Некоторое время Сумароков сидел неподвижно, глядя на сцену, потом осторожно отодвинул шпалеру и заглянул в узкую щелку. Наблюдал долго и остался доволен.
— Государыня изволит улыбаться, — прошептал он, обернувшись к Федору, загримированному Синавом.
Федор задумчиво кивнул головой — он входил в роль. Сумароков не стал отвлекать его и снова приник к шпалере. Елизавета Петровна улыбалась довольно милостиво. Сумароков успокоился и все же наказал Федору!
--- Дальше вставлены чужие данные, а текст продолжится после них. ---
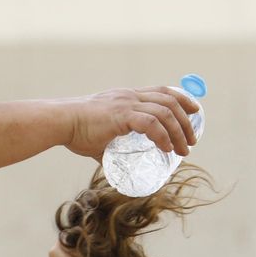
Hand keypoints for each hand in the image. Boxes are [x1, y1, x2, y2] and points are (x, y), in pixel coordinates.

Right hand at [64, 87, 198, 158]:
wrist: (60, 122)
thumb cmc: (76, 131)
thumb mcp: (101, 136)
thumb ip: (112, 146)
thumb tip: (116, 165)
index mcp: (128, 96)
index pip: (162, 91)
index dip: (182, 99)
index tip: (195, 112)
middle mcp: (130, 96)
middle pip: (170, 101)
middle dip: (186, 120)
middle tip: (192, 141)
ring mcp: (127, 103)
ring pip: (165, 112)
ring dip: (179, 131)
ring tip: (184, 149)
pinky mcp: (122, 115)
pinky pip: (151, 123)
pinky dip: (163, 136)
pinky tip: (167, 149)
— Ты уж, Федор Григорьич, того, — он покрутил в воздухе пальцами, — особливо-то… в раж не входи. Утишься, голубчик!..
— Там видно будет, — усмехнулся Федор. — Текст-то ваш.
— Вот-вот! — обрадовался Александр Петрович. — И читай его на здоровье! Текст — это душа трагедии, сердце ее. Остальное — от лукавого!
— Пора мне, — перебил его Федор и вышел на сцену. «Пронеси и помилуй!» — перекрестился Сумароков и, нашарив рукой стул, сел и вперил свой взгляд в Федора.
Он только теперь заметил, какое живое лицо у актера. Оно ни на минуту не застывало, неуловимо и естественно отражая ту борьбу ума и сердца героя, о которой и хотел рассказать драматург, создавая своего Синава. Федор это показывал. В глазах его то вспыхивал, то гас какой-то неукротимый огонь, идущий изнутри. И огонь этот освещал то внутреннее противоборство долга с чувством, о котором сам драматург и не предполагал: Федор облек слово в действо, и слово и действо стали одним единым, разорвать которое было невозможно.
Сумароков узнавал и не узнавал своего Синава. Прежде он только слышал его, теперь — увидел; увидел Синава-человека, которого нужно было либо признать, либо не признать за родное детище.
…Закололась Ильмена, и унесли ее тело воины. Приближался тот монолог, которым, бывало, Никита Бекетов в Шляхетном корпусе доводил зрителей до умопомрачения, до спазм в горле.
На репетициях Федор переигрывал в страсти Никиту. Если Бекетов гремел, гудел колоколом, ломал в отчаянии руки свои, устремляя к небу округлившиеся глаза, то Федор приходил в бешенство и метался по сцене, как рыкающий тигр в клетке, ломающий ее железные прутья.
Сумароков закрыл глаза, чтобы не видеть этого ужаса, и вдруг услышал тихую исповедь грешника, жалкое, искреннее раскаяние сломленного духом тирана:
Я пролил кровь твою, не ты ее лила…
Не ты кинжалом грудь прекрасную пронзила —
Моя рука тебя, моя рука сразила!
И как жалкая запоздавшая просьба:
Ильмена, отпусти ты мне мою вину —
Кляну злодействие, — но поздно уж кляну!